▸ **Passage fourni**
----
62Ensuite, l’économie mondiale du divertissement est traversée par tant de juridictions et de lieux de décisions qu’elle ne peut facilement correspondre à un seul secteur politique. À toutes fins pratiques, les décisions au sujet des mégacentres commerciaux et des mégaplexes, des stades et des casinos finissent par se prendre uniquement sur la base de la conformité avec l'aménagement du territoire et avec les règlements de zonage, sans qu’il y ait la moindre discussion sérieuse sur les conséquences sociales et culturelles de ces initiatives. Trop souvent, des décisions sur des idées et des propositions particulières sont prises sans qu’on les ait situées au préalable dans un cadre politique plus large. Ce qui fait cruellement défaut, c’est bien une politique urbaine nationale. Depuis la disparition du bureau canadien des Affaires urbaines au cours des années t970, la responsabilité des décisions concernant l’avenir des villes est passée aux provinces et aux municipalités locales, qui prennent rarement en compte le tableau d’ensemble. Ces enjeux qui se manifestent sur l’écran radar élargi — les méfaits du casino, le bien-fondé des subventions aux propriétaires d’équipes sportives — tendent à être débattus dans un relatif isolement. En même temps, d’autres programmes et activités du gouvernement qui échappent à la ligne de partage des eaux de la politique en matière de culture et de communications baignent dans un vide politique presque complet. L’élimination des terrains fédéraux inutiles par Canada Lands Co. Ltd. (voir ci-dessus à propos de la controverse du Technodôme) en est un bon exemple.
----
[Entrées]
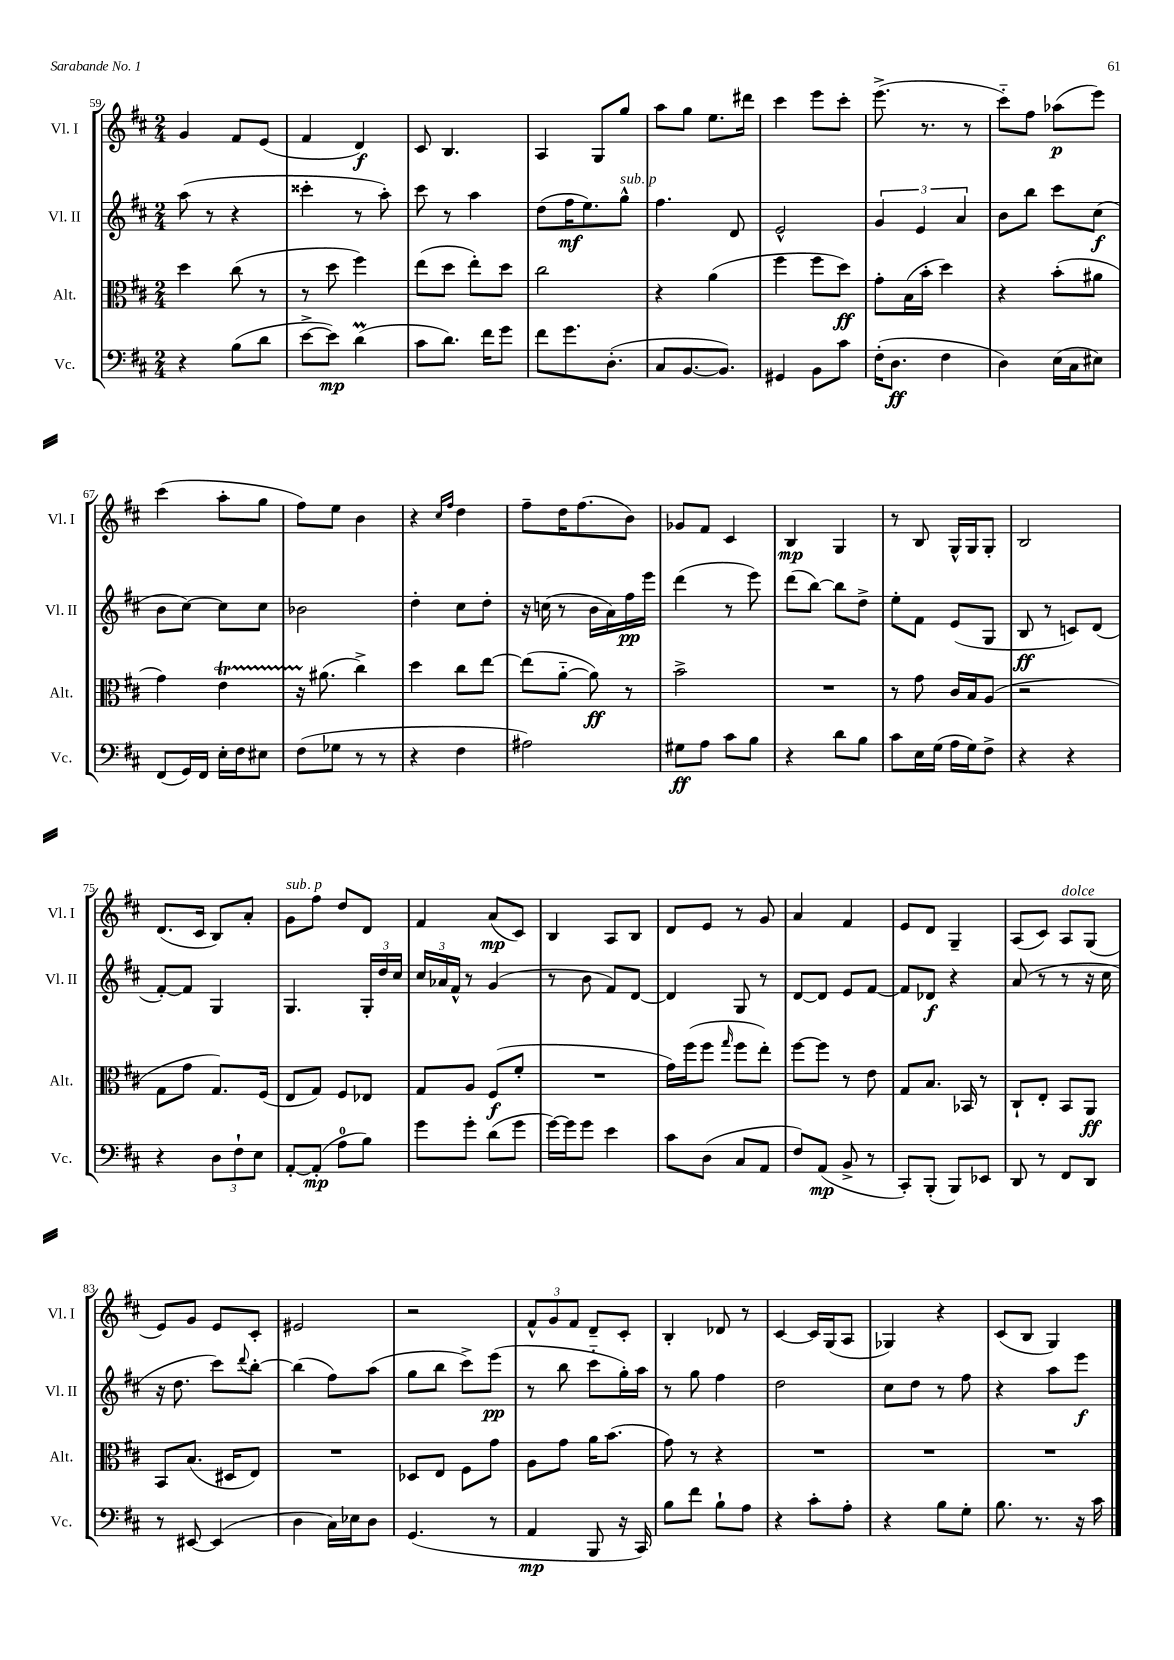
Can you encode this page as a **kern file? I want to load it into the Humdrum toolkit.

**kern	**dynam	**kern	**dynam	**kern	**dynam	**kern	**dynam
*part4	*part4	*part3	*part3	*part2	*part2	*part1	*part1
*staff4	*staff4	*staff3	*staff3	*staff2	*staff2	*staff1	*staff1
*I"Vc.	*	*I"Alt.	*	*I"Vl. II	*	*I"Vl. I	*
*I'Vc.	*	*I'Alt.	*	*I'Vl. II	*	*I'Vl. I	*
*clefF4	*	*clefC3	*	*clefG2	*	*clefG2	*
*k[f#c#]	*	*k[f#c#]	*	*k[f#c#]	*	*k[f#c#]	*
*M2/4	*	*M2/4	*	*M2/4	*	*M2/4	*
=59	=59	=59	=59	=59	=59	=59	=59
4r	.	4dd\	.	(8aa\	.	4g/	.
.	.	.	.	8r	.	.	.
(8B\L	.	(8cc#\	.	4r	.	8f#/L	.
8d\J	.	8r	.	.	.	(8e/J	.
=60	=60	=60	=60	=60	=60	=60	=60
[8e^\L	.	8r	.	4ccc##X'\	.	4f#/	.
8e\J])	mp	8dd\	.	.	.	.	.
(4dM\	.	4ff#\)	.	8r	.	4d/)	f
.	.	.	.	8aa'\)	.	.	.
=61	=61	=61	=61	=61	=61	=61	=61
8c#\L	.	(8ee\L	.	8ccc#\	.	8c#/	.
8.d\J)	.	8dd\J	.	8r	.	4.B/	.
.	.	8ee'\L)	.	4aa\	.	.	.
16f#\KL	.	.	.	.	.	.	.
8g\J	.	8dd\J	.	.	.	.	.
=62	=62	=62	=62	=62	=62	=62	=62
8f#\L	.	2cc#\	.	(8dd\L	.	4A/	.
8.g\	.	.	.	16ff#\K	mf	.	.
.	.	.	.	8.ee\)	.	.	.
.	.	.	.	.	.	8G/L	.
(8.D'\J	.	.	.	.	.	.	.
!	!	!	!	!LO:TX:a:i:t=sub. p	!	!	!
.	.	.	.	8gg^^\J	.	8gg/J	.
=63	=63	=63	=63	=63	=63	=63	=63
8C#/L	.	4r	.	4.ff#\	.	8aa\L	.
[8.BB/	.	.	.	.	.	8gg\J	.
.	.	(4a\	.	.	.	8.ee\L	.
8.BB/J])	.	.	.	.	.	.	.
.	.	.	.	8d/	.	.	.
.	.	.	.	.	.	16ddd#X\Jk	.
=64	=64	=64	=64	=64	=64	=64	=64
4GG#X/	.	4ff#\	.	2e^^/	.	4ccc#\	.
8BB\L	.	8ff#\L	.	.	.	8eee\L	.
8c#\J	.	8dd\J)	ff	.	.	8ccc#'\J	.
=65	=65	=65	=65	=65	=65	=65	=65
(16F#'\KL	.	8g'\L	.	6g/	.	(8.eee^\	.
8.D\J	ff	.	.	.	.	.	.
.	.	(16B\L	.	.	.	.	.
.	.	.	.	6e/	.	.	.
.	.	16b'\JJ	.	.	.	8.r	.
4F#\	.	4dd\)	.	.	.	.	.
.	.	.	.	6a/	.	.	.
.	.	.	.	.	.	8r	.
=66	=66	=66	=66	=66	=66	=66	=66
4D\)	.	4r	.	8b\L	.	8ccc#\L)	.
.	.	.	.	8bb\J	.	8ff#\J	.
(16E\LL	.	(8b'\L	.	8ccc#\L	.	(8aa-X\L	p
16C#\J	.	.	.	.	.	.	.
8E#X\J)	.	8a#X\J	.	(8cc#\J	f	8eee\J)	.
!!LO:LB:g=z
=67	=67	=67	=67	=67	=67	=67	=67
(8FF#/L	.	4g\)	.	8b\L	.	(4ccc#\	.
16GG/L)	.	.	.	[8cc#\J)	.	.	.
16FF#/JJ	.	.	.	.	.	.	.
16E'\LL	.	4eT\	.	8cc#\L]	.	8aa'\L	.
16F#\J	.	.	.	.	.	.	.
8E#X\J	.	.	.	8cc#\J	.	8gg\J	.
=68	=68	=68	=68	=68	=68	=68	=68
(8F#\L	.	16r	.	2b-X\	.	8ff#\L)	.
.	.	(8.a#X\	.	.	.	.	.
8G-X\J	.	.	.	.	.	8ee\J	.
8r	.	4cc#^\)	.	.	.	4b\	.
8r	.	.	.	.	.	.	.
=69	=69	=69	=69	=69	=69	=69	=69
4r	.	4dd\	.	4dd'\	.	4r	.
.	.	.	.	.	.	16qqcc#/LL	.
.	.	.	.	.	.	16qqff#/JJ	.
4F#\	.	8cc#\L	.	8cc#\L	.	4dd\	.
.	.	[8ee\J	.	8dd'\J	.	.	.
=70	=70	=70	=70	=70	=70	=70	=70
2A#X\)	.	(8ee\L]	.	16r	.	8ff#~\L	.
.	.	.	.	(16ccn\	.	.	.
.	.	[8a\J	.	8r	.	16dd\K	.
.	.	.	.	.	.	(8.ff#\	.
.	.	8a\])	ff	16b\LL	.	.	.
.	.	.	.	16a\)	.	.	.
.	.	8r	.	16ff#\	pp	8b\J)	.
.	.	.	.	16eee\JJ	.	.	.
=71	=71	=71	=71	=71	=71	=71	=71
8G#X\L	ff	2b^\	.	(4ddd\	.	8g-X/L	.
8A\J	.	.	.	.	.	8f#/J	.
8c#\L	.	.	.	8r	.	4c#/	.
8B\J	.	.	.	8eee\)	.	.	.
=72	=72	=72	=72	=72	=72	=72	=72
4r	.	2r	.	(8ddd\L	.	4B/	mp
.	.	.	.	[8bb\J)	.	.	.
8d\L	.	.	.	8bb\L]	.	4G/	.
8B\J	.	.	.	8dd^\J	.	.	.
=73	=73	=73	=73	=73	=73	=73	=73
8c#\L	.	8r	.	8ee'\L	.	8r	.
16E\L	.	8g\	.	8f#\J	.	8B/	.
(16G\JJ	.	.	.	.	.	.	.
16A\LL	.	16c#/LL	.	(8e/L	.	16G^^/LL	.
16G\J)	.	16B/J	.	.	.	16G/J	.
8F#^\J	.	(8A/J	.	8G/J	.	8G'/J	.
=74	=74	=74	=74	=74	=74	=74	=74
4r	.	2r	.	8B/	ff	2B/	.
.	.	.	.	8r	.	.	.
4r	.	.	.	8cn/L)	.	.	.
.	.	.	.	(8d/J	.	.	.
!!LO:LB:g=z
=75	=75	=75	=75	=75	=75	=75	=75
4r	.	8G\L	.	[8f#'/L)	.	(8.d/L	.
.	.	8g\J	.	8f#/J]	.	.	.
.	.	.	.	.	.	16c#/Jk	.
12D\L	.	8.G/L)	.	4G/	.	8B/L)	.
12F#`\	.	.	.	.	.	.	.
.	.	.	.	.	.	8a'/J	.
12E\J	.	.	.	.	.	.	.
.	.	(16F#/Jk	.	.	.	.	.
=76	=76	=76	=76	=76	=76	=76	=76
!	!	!	!	!	!	!LO:TX:a:i:t=sub. p	!
[8AA'/L	.	8E/L	.	4.G/	.	8g\L	.
(8AA'/J]	mp	8G/J)	.	.	.	8ff#\J	.
8A\L	.	8F#/L	.	.	.	8dd/L	.
8B\J)	.	8E-X/J	.	24G'/LL	.	8d/J	.
.	.	.	.	24dd/	.	.	.
.	.	.	.	24cc#/JJ	.	.	.
=77	=77	=77	=77	=77	=77	=77	=77
8g\L	.	8G/L	.	24cc#/LL	.	4f#/	.
.	.	.	.	24a-X/	.	.	.
.	.	.	.	24f#^^/JJ	.	.	.
8g'\J	.	8A/J	.	8r	.	.	.
(8d\L	.	(8F#/L	f	(4g/	.	(8a/L	mp
8g\J	.	8f#'/J	.	.	.	8c#/J)	.
=78	=78	=78	=78	=78	=78	=78	=78
[16g\LL)	.	2r	.	8r	.	4B/	.
16g\J]	.	.	.	.	.	.	.
8g\J	.	.	.	8b\	.	.	.
4e\	.	.	.	8f#/L)	.	8A/L	.
.	.	.	.	[8d/J	.	8B/J	.
=79	=79	=79	=79	=79	=79	=79	=79
8c#\L	.	16g\LL)	.	4d/]	.	8d/L	.
.	.	(16ff#\J	.	.	.	.	.
(8D\J	.	8ff#\J	.	.	.	8e/J	.
.	.	16qqgg/	.	.	.	.	.
8C#/L	.	8ff#\L	.	8G/	.	8r	.
8AA/J	.	8ee'\J)	.	8r	.	8g/	.
=80	=80	=80	=80	=80	=80	=80	=80
8F#/L)	.	[8ff#\L	.	[8d/L	.	4a/	.
(8AA/J	mp	8ff#\J]	.	8d/J]	.	.	.
8BB^/	.	8r	.	8e/L	.	4f#/	.
8r	.	8e\	.	[8f#/J	.	.	.
=81	=81	=81	=81	=81	=81	=81	=81
8CC#'/L)	.	8G/L	.	8f#/L]	.	8e/L	.
(8BBB'/J	.	8.B/J	.	8d-X/J	f	8d/J	.
8BBB/L)	.	.	.	4r	.	4G~/	.
.	.	16BB-X/	.	.	.	.	.
8EE-X/J	.	8r	.	.	.	.	.
=82	=82	=82	=82	=82	=82	=82	=82
8DD/	.	8C#`/L	.	(8a/	.	(8A/L	.
8r	.	8E'/J	.	8r	.	8c#/J)	.
!	!	!	!	!	!	!LO:TX:a:i:t=dolce	!
8FF#/L	.	8BB/L	.	8r	.	8A/L	.
8DD/J	.	8AA/J	ff	16r	.	(8G/J	.
.	.	.	.	16cc#\	.	.	.
!!LO:LB:g=z
=83	=83	=83	=83	=83	=83	=83	=83
8r	.	8BB/L	.	16r	.	8e/L)	.
.	.	.	.	8.dd\	.	.	.
[8EE#X/	.	(8.B/J	.	.	.	8g/J	.
(4EE#/]	.	.	.	8ccc#\L)	.	8e/L	.
.	.	16D#X/KL	.	.	.	.	.
.	.	.	.	8qqddd/	.	.	.
.	.	8E/J)	.	[8bb'\J	.	8c#'/J	.
=84	=84	=84	=84	=84	=84	=84	=84
4D\	.	2r	.	(4bb\]	.	2e#X/	.
16C#\LL)	.	.	.	8ff#\L)	.	.	.
16E-X\J	.	.	.	.	.	.	.
8D\J	.	.	.	(8aa\J	.	.	.
=85	=85	=85	=85	=85	=85	=85	=85
(4.GG/	.	8D-X/L	.	8gg\L	.	2r	.
.	.	8E/J	.	8bb\J	.	.	.
.	.	8F#\L	.	8ccc#^\L)	.	.	.
8r	.	8g\J	.	(8eee\J	pp	.	.
=86	=86	=86	=86	=86	=86	=86	=86
4AA/	mp	8A\L	.	8r	.	12f#^^/L	.
.	.	.	.	.	.	12g/	.
.	.	8g\J	.	8bb\	.	.	.
.	.	.	.	.	.	12f#/J	.
8BBB/	.	16a\KL	.	8ccc#\L	.	8d~/L	.
.	.	(8.b\J	.	.	.	.	.
16r	.	.	.	16gg'\L)	.	8c#'/J	.
16CC#/)	.	.	.	16aa\JJ	.	.	.
=87	=87	=87	=87	=87	=87	=87	=87
8B\L	.	8g\)	.	8r	.	4B'/	.
8f#\J	.	8r	.	8gg\	.	.	.
8B`\L	.	4r	.	4ff#\	.	8d-X/	.
8A\J	.	.	.	.	.	8r	.
=88	=88	=88	=88	=88	=88	=88	=88
4r	.	2r	.	2dd\	.	[4c#/	.
8c#'\L	.	.	.	.	.	16c#/LL]	.
.	.	.	.	.	.	(16G/J	.
8A'\J	.	.	.	.	.	8A/J	.
=89	=89	=89	=89	=89	=89	=89	=89
4r	.	2r	.	8cc#\L	.	4G-X/)	.
.	.	.	.	8dd\J	.	.	.
8B\L	.	.	.	8r	.	4r	.
8G'\J	.	.	.	8ff#\	.	.	.
=90	=90	=90	=90	=90	=90	=90	=90
8.B\	.	2r	.	4r	.	(8c#/L	.
.	.	.	.	.	.	8B/J	.
8.r	.	.	.	.	.	.	.
.	.	.	.	8aa\L	.	4G/)	.
16r	.	.	.	8eee\J	f	.	.
16c#\	.	.	.	.	.	.	.
==	==	==	==	==	==	==	==
*-	*-	*-	*-	*-	*-	*-	*-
----
▸ **Exercice court 1**
Répondez aux questions suivantes à partir du texte sur la politique urbaine.
(a) Sur quelle base finissent par se prendre les décisions au sujet des mégacentres commerciaux, des mégaplexes, des stades et des casinos ?
(b) Qu'est-ce qui, d'après le texte, fait cruellement défaut ?
(c) Quel cas est donné comme bon exemple d'une activité du gouvernement qui baigne dans un vide politique presque complet ?
▸ **Exercice court 2**
Rédigez la suite du texte sur la politique urbaine en partant de sa dernière phrase.
Les entrées ne jouent aucun rôle dans ce travail.

▸ **Réponse 1**
(a) Uniquement sur la base de la conformité avec l'aménagement du territoire et avec les règlements de zonage.
(b) Une politique urbaine nationale.
(c) L'élimination des terrains fédéraux inutiles par Canada Lands Co. Ltd.

▸ **Réponse 2**
63Avant de conclure sur la question de savoir si la politique sociale canadienne devrait être proactive, neutre ou régulatoire, il est nécessaire de décrire l’ampleur du développement du divertissement urbain au Canada, ses coordonnées organisationnelles et ses effets sur les communautés locales. Dans un recueil d’articles, intitulé « Les élites du monde des affaires et l'aménagement urbain », publié en 1988, l’éditeur Scott Cummings propose quatre thèmes généraux relatifs à la rencontre de l’entreprise privée et de la politique sociale dans le contexte urbain des années 1980. Tout d’abord, il est nécessaire de définir les stratégies politiques prioritaires de la croissance urbaine et les conflits qui surgissent entre les intérêts privés et l’intérêt social général79. Ensuite, il faut tenir compte de la capacité des intérêts des biens immobiliers et autres biens véritablement impliqués dans le réaménagement économique de la ville pour mobiliser les ressources de l’État et voir comment la communauté et les groupes voisins peuvent neutraliser avec succès ces intérêts conflictuels. Enfin, il nous faut étudier la façon dont les stratégies de développement sont influencées par les événements extérieurs et par les tendances des investisseurs, en particulier celles qui apparaissent dans le contexte économique international. Finalement, il est important de décrire comment les changements dans l’organisation de l’espace liés à une économie en mutation ont donné lieu à une « ville duelle » marquée par une polarisation sociale croissante80. Les quatre thèmes de Cumming peuvent facilement s’appliquer au cas des économies mondiales du divertissement et à la ville du XXIe siècle, et ainsi fournir un point de départ logique à une analyse systématique des politiques sociales.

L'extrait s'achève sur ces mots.